Pod niebem Patagonii (Wiesława Rudź i Krzysztof Rudź)
21:34Książka, jak sama nazwa wskazuje opowiada o podróży do Patagonii. Nie miała jednak na celu tylko samej radości z podróży, a również odszukanie polskich potomków pasażerów statku "Chrobry". Była to podróż motocyklowa, jednak nie tylko przez wspomniany najbardziej południowy region obu Ameryk, przez prawie całe, obejmujące go kraje Chile i Argentynę, a w dodatku jeszcze Brazylię i Urugwaj.
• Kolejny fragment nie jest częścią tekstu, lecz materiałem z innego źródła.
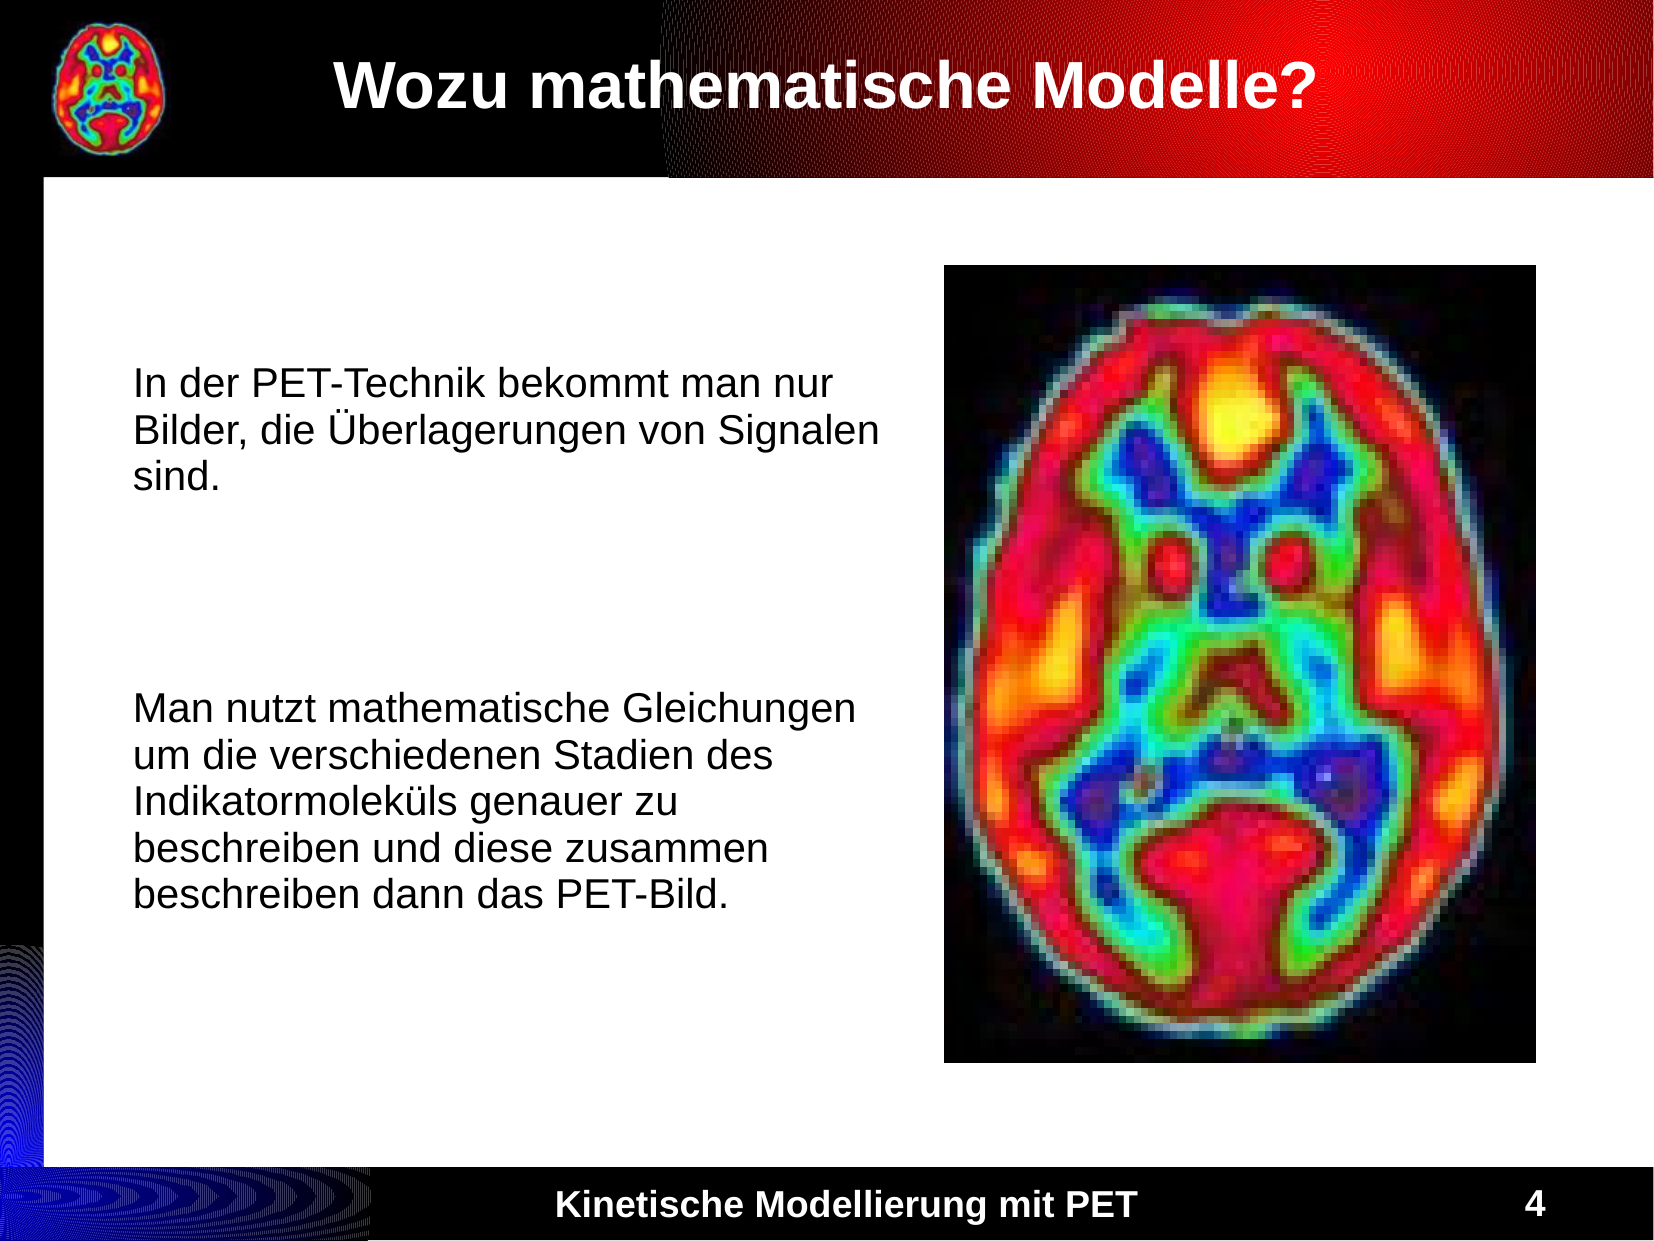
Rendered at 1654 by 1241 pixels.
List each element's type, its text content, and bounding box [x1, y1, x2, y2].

Autorzy zdecydowali się na niezbyt popularny krok. Zamiast polecić, popłynęli statkiem. Podróżowały z nimi także ich motocykle. Gdy znaleźli się na południowoamerykańskim lądzie zaczęli kolejny etap swojej podróży. Odwiedzili wiele pięknych miast i miejsc ciekawych podróżniczo. Dotarli w końcu do Ushuai, najdalej na południe położonego miasta na świecie (uwaga półprawda!) . I to był punkt zwrotny w ich podróży.
Dalej jechali już na północ i zaczynali wracać. Zobaczyli piękne Andy, pustynię i mnóstwo miast pełnych zabytków. Wracając zahaczyli także o Wodospady Iguazu i Urugwaj.
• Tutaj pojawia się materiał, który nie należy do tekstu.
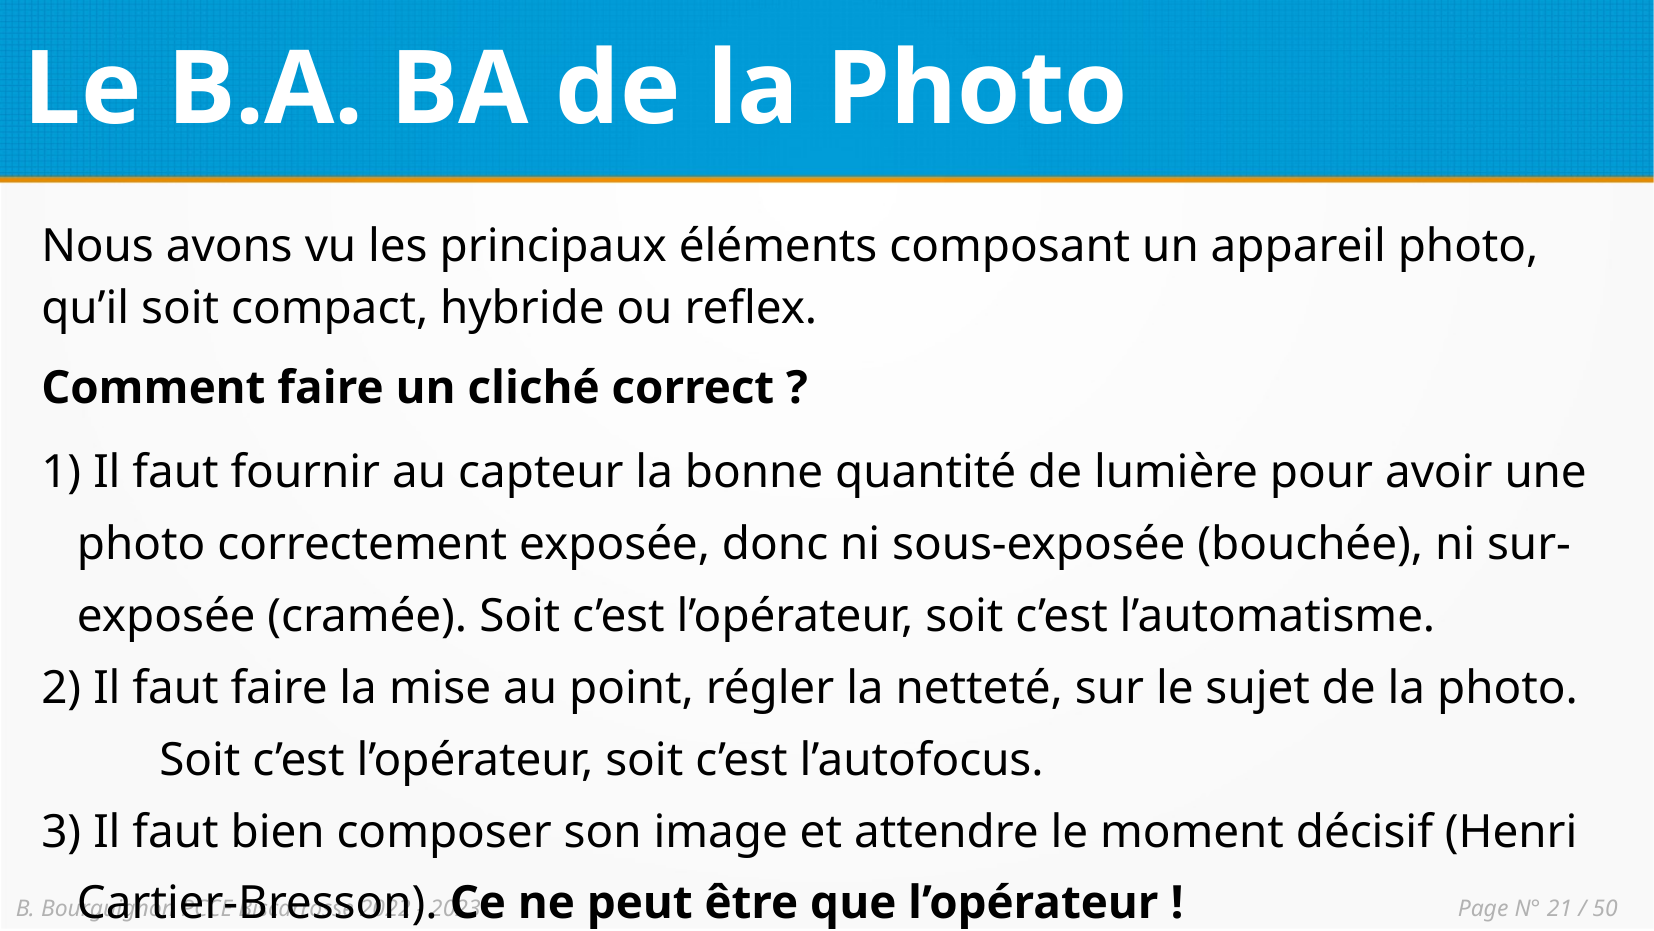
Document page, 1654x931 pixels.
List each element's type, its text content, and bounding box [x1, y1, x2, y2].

text_box Nous avons vu les principaux éléments composant un appareil photo, qu’il soit compact, hybride ou reflex. Comment faire un cliché correct ? Il faut fournir au capteur la bonne quantité de lumière pour avoir une photo correctement exposée, donc ni sous-exposée (bouchée), ni sur-exposée (cramée). Soit c’est l’opérateur, soit c’est l’automatisme. Il faut faire la mise au point, régler la netteté, sur le sujet de la photo. Soit c’est l’opérateur, soit c’est l’autofocus. Il faut bien composer son image et attendre le moment décisif (Henri Cartier-Bresson). Ce ne peut être que l’opérateur ! [35, 206, 1607, 884]
picture [0, 175, 1654, 931]
title Le B.A. BA de la Photo [23, 11, 1630, 154]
Ale czy książka jest godna polecenia? Muszę przyznać,że na pewno tak. Bardzo spodobała mi się podwójna narracja, czyli oddzielnie podróży od poszukiwań polaków. Niestety miejsca których autorzy mówili jako o pięknych często nie zostały zilustrowane, a niekiedy miałem problemy z rozpoznaniem się w chronologii zdjęć. Jednak na szczęście jej treść wiele przy tym nie ucierpiała.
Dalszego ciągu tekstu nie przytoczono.